Purpose: To evaluate image quality, safety, and clinical validity of selective, intraarterial, pulmonary digital subtraction angiography (DSA) with use of a flow-directed, balloon-tipped catheter in patients with suspected acute pulmonary embolism (PE).
Materials and methods: Pulmonary DSA was performed in 211 patients with suspected PE. Subselective magnification series were obtained with nonionic contrast material. Clinical outcome of patients with a negative pulmonary DSA study was assessed by means of retrospective analysis of their medical records, with a minimum follow-up of 3 months.

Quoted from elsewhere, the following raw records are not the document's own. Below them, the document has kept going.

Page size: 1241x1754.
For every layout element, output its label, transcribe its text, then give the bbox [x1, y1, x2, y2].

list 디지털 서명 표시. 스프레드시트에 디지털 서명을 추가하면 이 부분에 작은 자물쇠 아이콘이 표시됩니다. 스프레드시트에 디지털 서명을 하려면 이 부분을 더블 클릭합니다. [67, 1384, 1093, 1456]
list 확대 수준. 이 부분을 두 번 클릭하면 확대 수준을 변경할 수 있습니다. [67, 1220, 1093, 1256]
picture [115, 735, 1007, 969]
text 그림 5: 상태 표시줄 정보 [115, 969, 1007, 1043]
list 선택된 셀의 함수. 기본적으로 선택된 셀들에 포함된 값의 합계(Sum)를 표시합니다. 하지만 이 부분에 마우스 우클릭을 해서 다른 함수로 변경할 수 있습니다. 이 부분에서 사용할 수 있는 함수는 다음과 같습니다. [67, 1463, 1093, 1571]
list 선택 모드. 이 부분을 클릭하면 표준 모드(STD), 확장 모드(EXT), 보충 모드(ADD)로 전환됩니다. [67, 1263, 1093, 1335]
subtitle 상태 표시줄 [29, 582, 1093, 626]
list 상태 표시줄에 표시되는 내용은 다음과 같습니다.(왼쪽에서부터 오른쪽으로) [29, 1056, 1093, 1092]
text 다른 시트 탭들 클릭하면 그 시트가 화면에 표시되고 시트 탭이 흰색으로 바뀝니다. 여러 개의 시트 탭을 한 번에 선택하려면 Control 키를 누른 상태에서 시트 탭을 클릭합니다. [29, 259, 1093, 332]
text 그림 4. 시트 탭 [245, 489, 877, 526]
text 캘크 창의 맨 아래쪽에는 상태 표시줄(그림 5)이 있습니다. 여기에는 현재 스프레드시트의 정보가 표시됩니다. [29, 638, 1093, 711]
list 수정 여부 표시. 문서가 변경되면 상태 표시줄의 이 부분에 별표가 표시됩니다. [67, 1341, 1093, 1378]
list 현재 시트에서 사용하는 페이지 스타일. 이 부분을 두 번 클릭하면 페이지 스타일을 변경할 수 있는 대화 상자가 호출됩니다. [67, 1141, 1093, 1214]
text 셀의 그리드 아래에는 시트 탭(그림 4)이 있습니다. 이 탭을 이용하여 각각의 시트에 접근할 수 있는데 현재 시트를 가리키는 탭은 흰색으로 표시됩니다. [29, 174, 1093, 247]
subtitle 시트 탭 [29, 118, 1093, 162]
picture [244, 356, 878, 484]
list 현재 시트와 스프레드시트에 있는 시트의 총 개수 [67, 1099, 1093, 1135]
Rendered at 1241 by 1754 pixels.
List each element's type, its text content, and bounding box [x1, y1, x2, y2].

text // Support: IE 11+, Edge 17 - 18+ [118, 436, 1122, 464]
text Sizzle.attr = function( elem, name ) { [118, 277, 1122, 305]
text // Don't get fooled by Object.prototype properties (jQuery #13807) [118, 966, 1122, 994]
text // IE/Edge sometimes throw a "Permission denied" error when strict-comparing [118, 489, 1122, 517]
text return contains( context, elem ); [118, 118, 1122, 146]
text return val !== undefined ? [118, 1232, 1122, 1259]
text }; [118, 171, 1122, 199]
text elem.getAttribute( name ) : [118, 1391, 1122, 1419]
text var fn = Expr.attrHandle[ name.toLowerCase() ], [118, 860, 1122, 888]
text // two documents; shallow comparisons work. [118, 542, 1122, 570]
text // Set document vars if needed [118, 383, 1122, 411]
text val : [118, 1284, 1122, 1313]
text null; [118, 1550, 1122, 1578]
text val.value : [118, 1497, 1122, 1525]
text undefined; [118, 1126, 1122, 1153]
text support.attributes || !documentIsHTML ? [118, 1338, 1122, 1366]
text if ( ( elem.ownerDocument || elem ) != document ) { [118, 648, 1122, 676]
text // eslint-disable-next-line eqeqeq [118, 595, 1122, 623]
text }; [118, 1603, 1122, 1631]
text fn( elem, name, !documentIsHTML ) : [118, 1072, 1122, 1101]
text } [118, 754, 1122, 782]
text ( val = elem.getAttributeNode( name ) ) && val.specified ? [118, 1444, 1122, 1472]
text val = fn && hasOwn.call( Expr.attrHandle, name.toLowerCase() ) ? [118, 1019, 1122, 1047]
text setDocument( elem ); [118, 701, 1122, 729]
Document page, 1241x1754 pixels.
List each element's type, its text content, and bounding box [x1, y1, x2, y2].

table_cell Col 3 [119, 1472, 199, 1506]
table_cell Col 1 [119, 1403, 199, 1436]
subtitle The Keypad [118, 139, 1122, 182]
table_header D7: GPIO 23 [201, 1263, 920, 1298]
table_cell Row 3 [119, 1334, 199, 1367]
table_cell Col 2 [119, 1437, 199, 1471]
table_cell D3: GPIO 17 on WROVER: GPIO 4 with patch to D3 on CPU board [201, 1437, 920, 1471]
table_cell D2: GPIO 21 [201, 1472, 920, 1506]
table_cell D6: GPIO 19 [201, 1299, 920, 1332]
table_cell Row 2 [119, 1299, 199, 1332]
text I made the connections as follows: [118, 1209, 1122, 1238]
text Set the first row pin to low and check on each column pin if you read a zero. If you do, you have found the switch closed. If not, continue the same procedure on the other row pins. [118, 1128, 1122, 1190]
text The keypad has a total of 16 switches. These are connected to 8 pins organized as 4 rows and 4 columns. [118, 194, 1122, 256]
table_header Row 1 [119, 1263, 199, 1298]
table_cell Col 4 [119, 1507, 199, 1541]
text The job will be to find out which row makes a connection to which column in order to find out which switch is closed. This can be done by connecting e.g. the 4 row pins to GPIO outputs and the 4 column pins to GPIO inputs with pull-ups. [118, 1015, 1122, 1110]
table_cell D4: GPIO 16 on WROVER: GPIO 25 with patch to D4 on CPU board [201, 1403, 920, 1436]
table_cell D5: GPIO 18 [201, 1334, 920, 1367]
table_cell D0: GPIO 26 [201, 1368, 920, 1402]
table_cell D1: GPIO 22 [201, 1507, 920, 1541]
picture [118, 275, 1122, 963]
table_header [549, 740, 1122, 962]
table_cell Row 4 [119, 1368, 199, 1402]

Results: Among the 211 patients, DSA image quality was excellent in 129 (61.1%), adequate in 79 (37.4%), and poor in three (1.4%). Two angiograms (0.9%) were nondiagnostic. No complications occurred. Of 129 patients with negative DSA in whom anticoagulants were withheld, 16 died of disorders other than PE; one (0.9%, 95% confidence interval 0.0%, 4.2%) of 113 patients alive at 3 months returned after 3 weeks with possible PE.
Conclusion: Pulmonary DSA with the flow-directed catheter is a safe procedure and provides good to excellent image quality. Anticoagulants can be withheld in patients suspected of having PE when pulmonary DSA results are negative.